Description of the task
When you copy the material below, keep every line exact and drop the pictures.

Data extract
------------------------------------------------------------------------

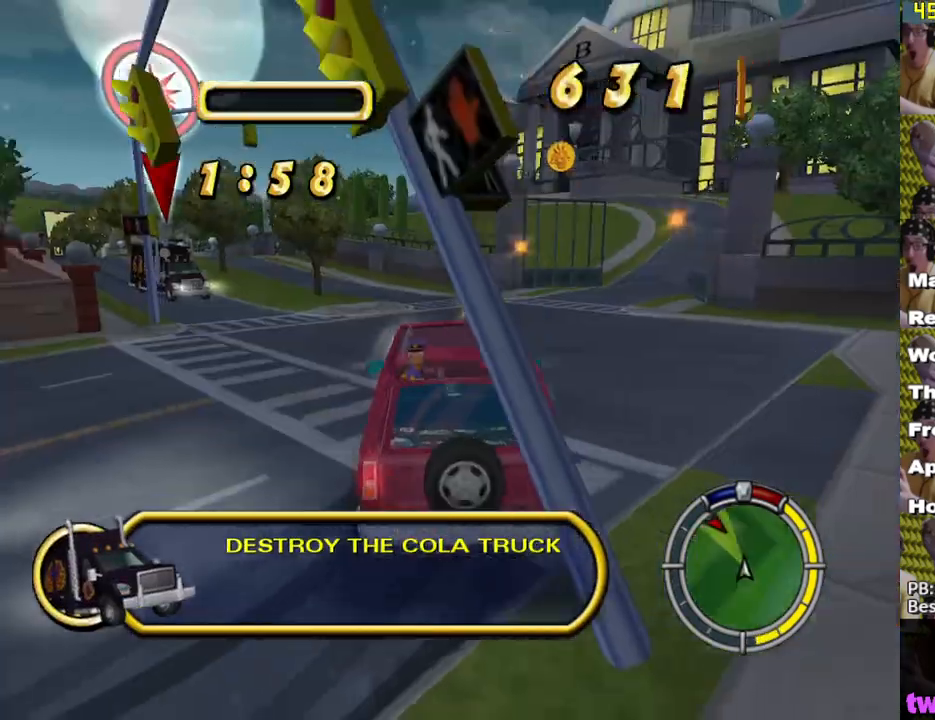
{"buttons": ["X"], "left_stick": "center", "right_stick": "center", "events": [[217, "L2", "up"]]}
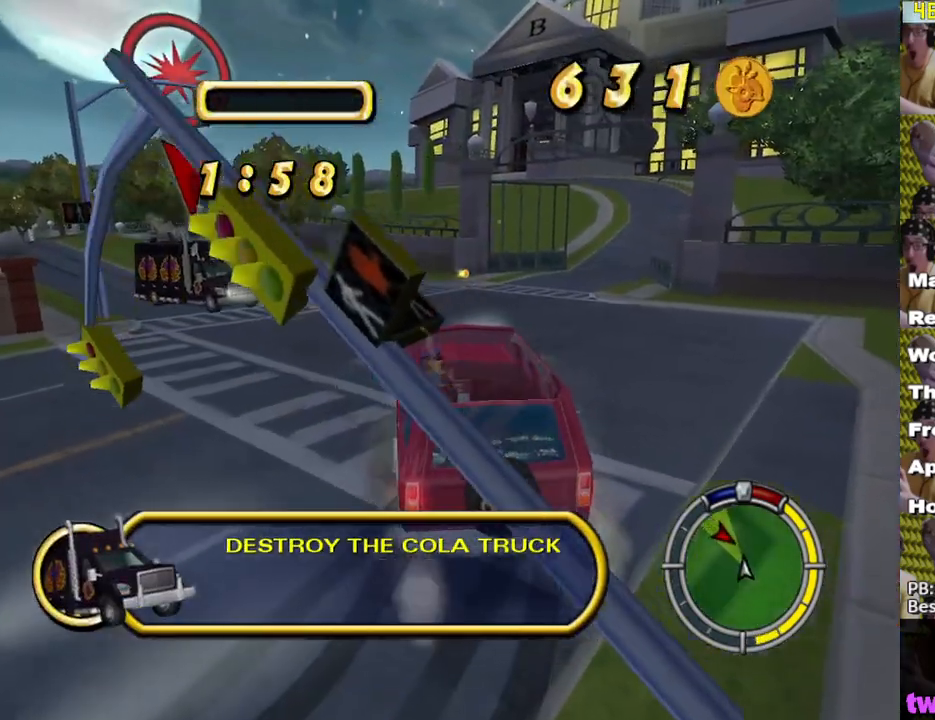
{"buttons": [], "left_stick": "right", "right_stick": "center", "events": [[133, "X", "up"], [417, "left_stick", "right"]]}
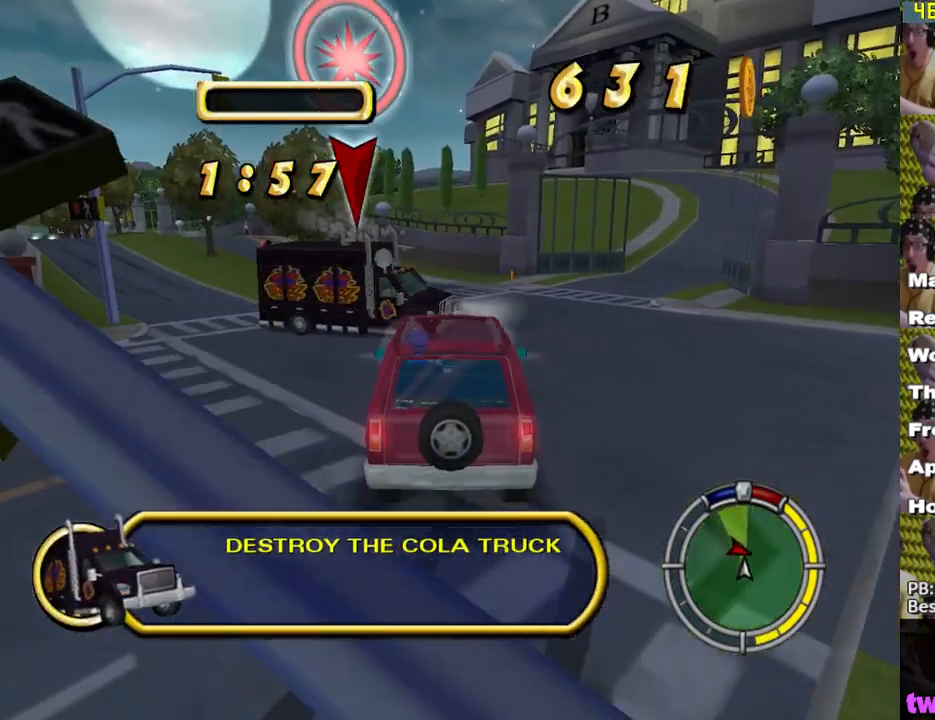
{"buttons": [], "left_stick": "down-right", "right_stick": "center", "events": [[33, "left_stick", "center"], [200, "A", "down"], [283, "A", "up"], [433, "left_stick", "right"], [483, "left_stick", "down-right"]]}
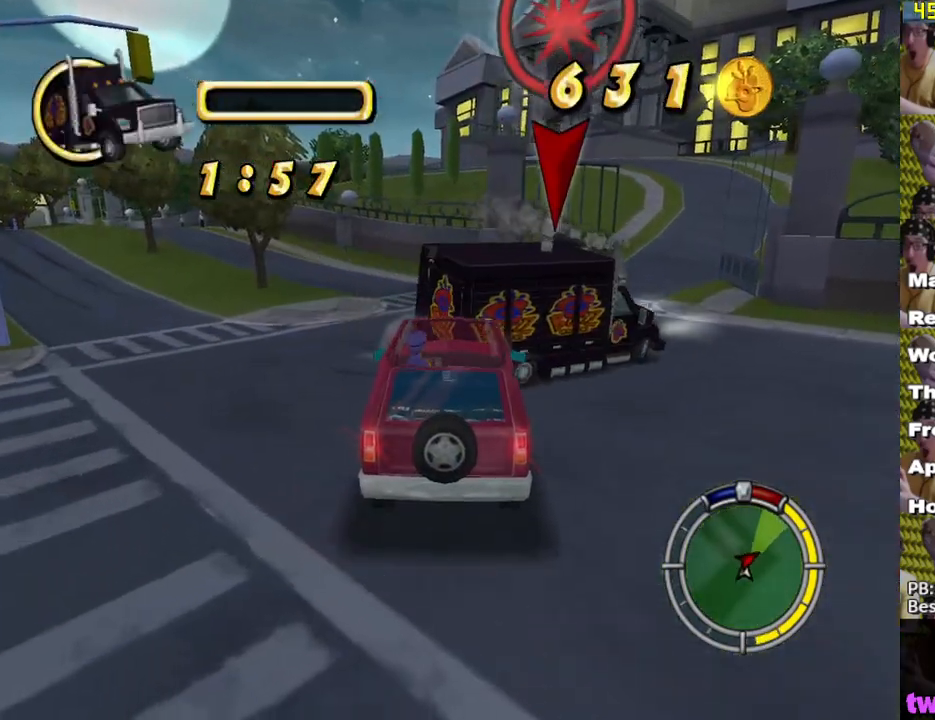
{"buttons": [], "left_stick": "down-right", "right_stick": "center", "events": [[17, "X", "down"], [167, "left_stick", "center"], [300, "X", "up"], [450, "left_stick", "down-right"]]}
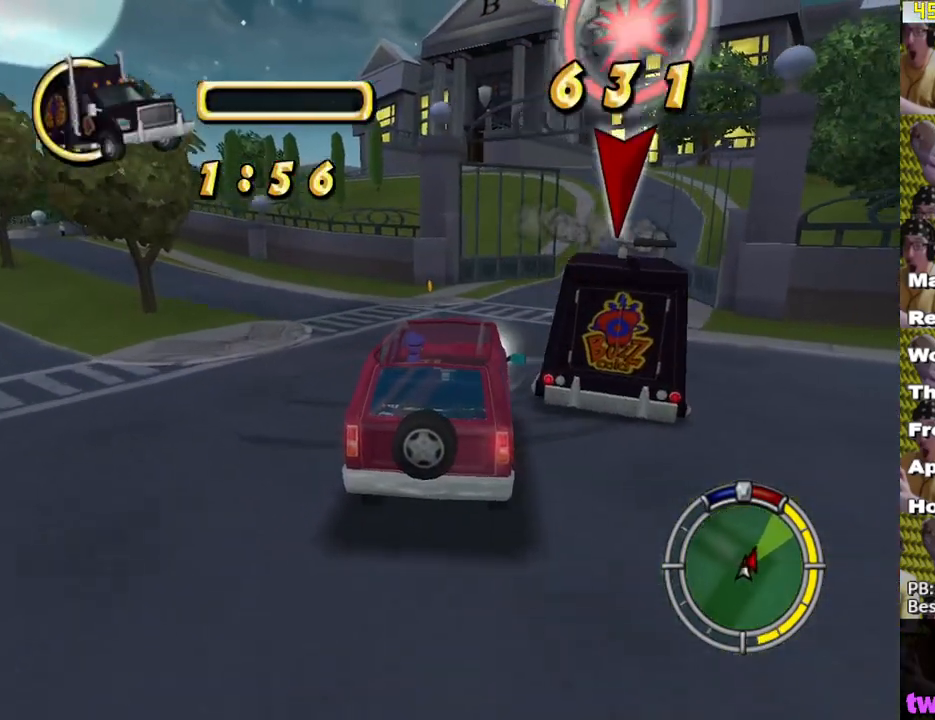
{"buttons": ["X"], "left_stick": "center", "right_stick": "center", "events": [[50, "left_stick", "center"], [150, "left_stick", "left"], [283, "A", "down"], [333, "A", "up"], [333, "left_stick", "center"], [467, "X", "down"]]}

------------------------------------------------------------------------

Answer to the problem
{"buttons": ["X"], "left_stick": "center", "right_stick": "center", "events": [[217, "L2", "up"]]}
{"buttons": [], "left_stick": "right", "right_stick": "center", "events": [[133, "X", "up"], [417, "left_stick", "right"]]}
{"buttons": [], "left_stick": "down-right", "right_stick": "center", "events": [[33, "left_stick", "center"], [200, "A", "down"], [283, "A", "up"], [433, "left_stick", "right"], [483, "left_stick", "down-right"]]}
{"buttons": [], "left_stick": "down-right", "right_stick": "center", "events": [[17, "X", "down"], [167, "left_stick", "center"], [300, "X", "up"], [450, "left_stick", "down-right"]]}
{"buttons": ["X"], "left_stick": "center", "right_stick": "center", "events": [[50, "left_stick", "center"], [150, "left_stick", "left"], [283, "A", "down"], [333, "A", "up"], [333, "left_stick", "center"], [467, "X", "down"]]}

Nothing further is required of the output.